The plan held elements of a number of other plans developed over the past two years by men such as Russian generals Karl Wilhelm von Toll, Barclay de Tolly and former French General, and Napoleon's erstwhile rival, Jean Victor Moreau, who was in correspondence with Charles John and en route to Sweden in summer 1813. However, the final plan was primarily an amalgam of two prior works that had been developed in parallel: the Trachenberg Protocol and the Reichenbach Plan, created by Crown Prince Charles John of Sweden (formerly Napoleon's Marshal Jean-Baptiste Bernadotte) whose experience with the tactics and methods of the Grande Armée, as well as personal insight on Napoleon's strategies, proved invaluable, and the Austrian chief of staff of the Sixth Coalition, Joseph Radetzky von Radetz.

Charles John had given a great deal of military advice to Tsar Alexander I of Russia during the 1812 Russian Campaign (after having turned down Alexander's offer of generalissimo of the Russian armies) on how to defeat the French invasion, and was able to see the successful practical outcomes of some of his theories and strategies that had been used by the Russians.
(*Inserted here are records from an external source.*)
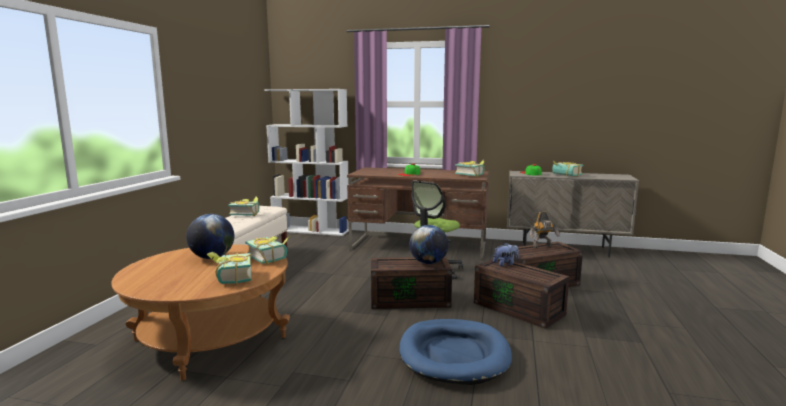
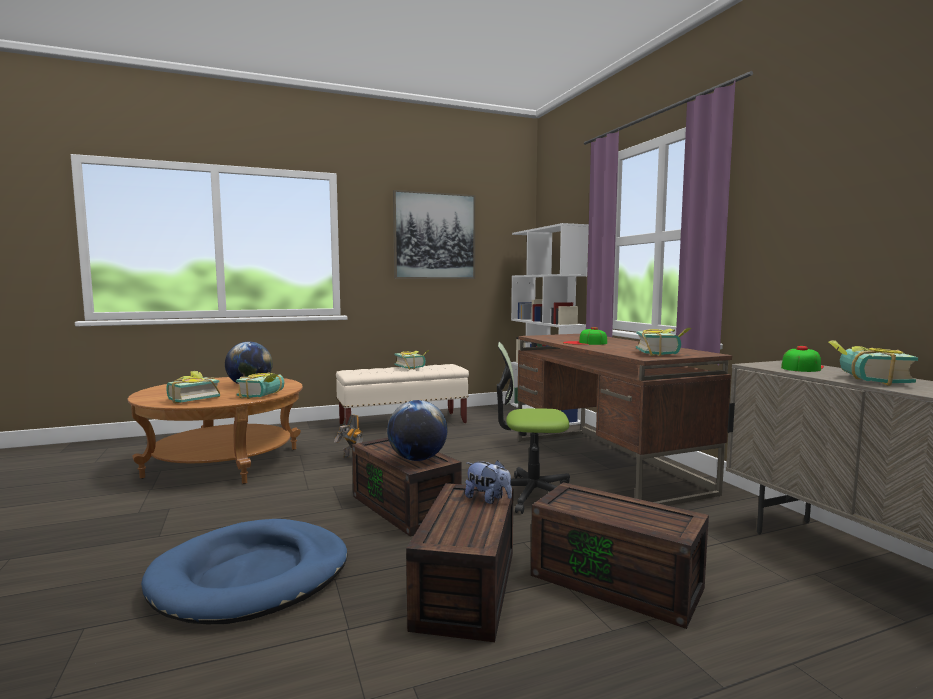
camera: 55 degrees right, 5 degrees down
toy robot [530,212,560,248] -> toy robot moved to [334,414,363,458]
none -> picture [393,190,475,279]

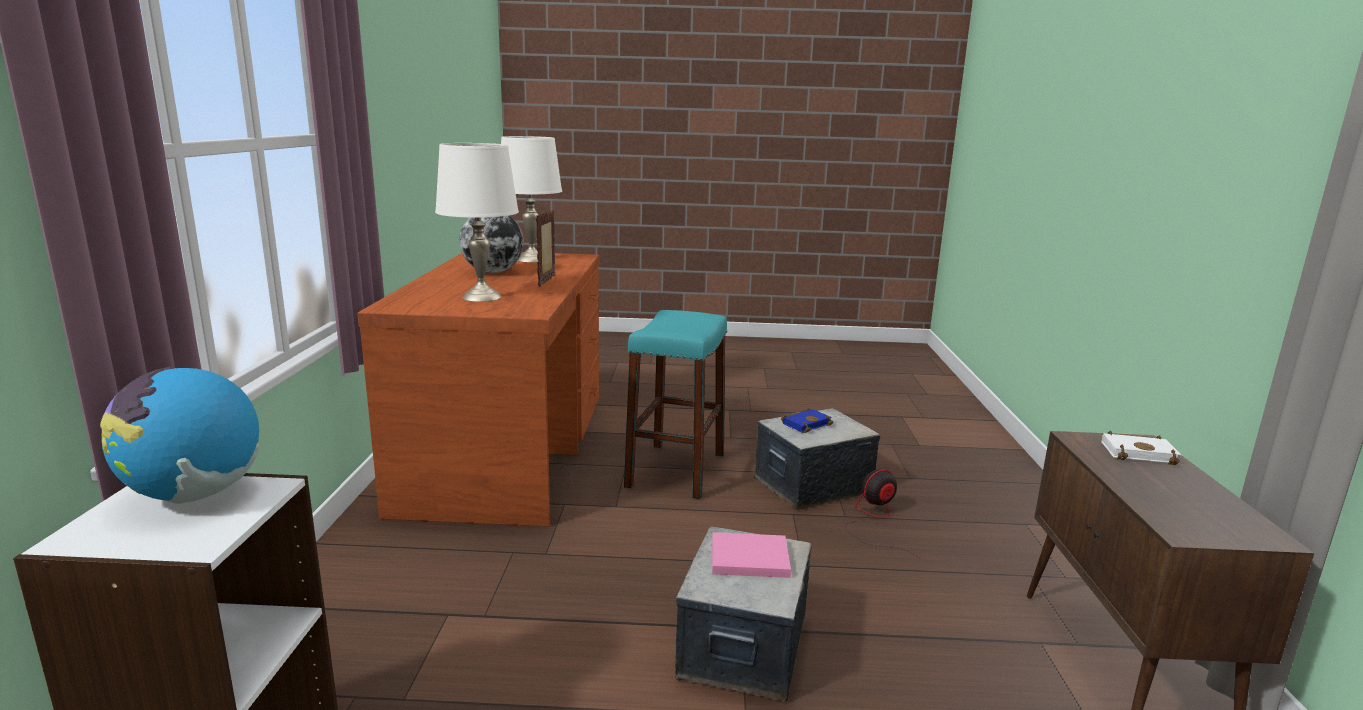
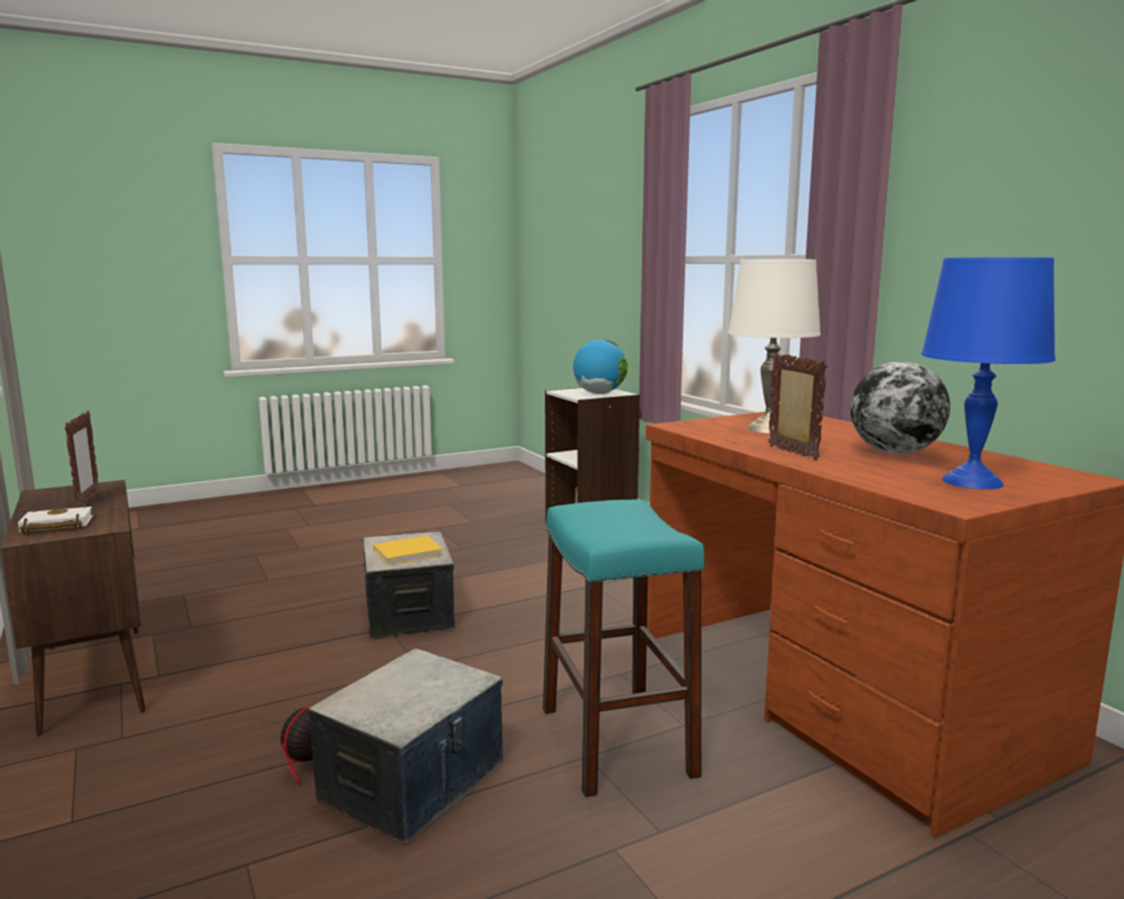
camera: 150 degrees right, 5 degrees down
white table lamp [501,136,562,262] -> blue table lamp [921,257,1056,489]
pink book [712,532,791,578] -> yellow book [373,536,443,565]
blue book [781,408,834,433] -> none
none -> picture frame [65,411,100,508]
Charles John refined his strategies over the next year, applied them to the probable theater of operations of Northern Germany, and presented them to Alexander and Frederick Wilhelm III of Prussia at the Trachenberg Conference, held on 9-12 July 1813 during the Truce of Pläswitz. The Allied sovereigns, after modifications to take into account the various policy considerations necessary to keep the disparate coalition partners happy, adopted Charles John's proposals as the basis of the general Coalition campaign plan. Meanwhile, Radetzky and the Austrians had been developing their own campaign plan in parallel, despite not officially joining the Sixth Coalition until 12 August 1813, based on the presumed theater of Saxony and Northeast Germany with a final decisive battle as its climax, the details of which folded well into the protocol agreed to at Trachenberg. The combined, modified version of the two prior campaign plans became known as the Trachenberg Plan.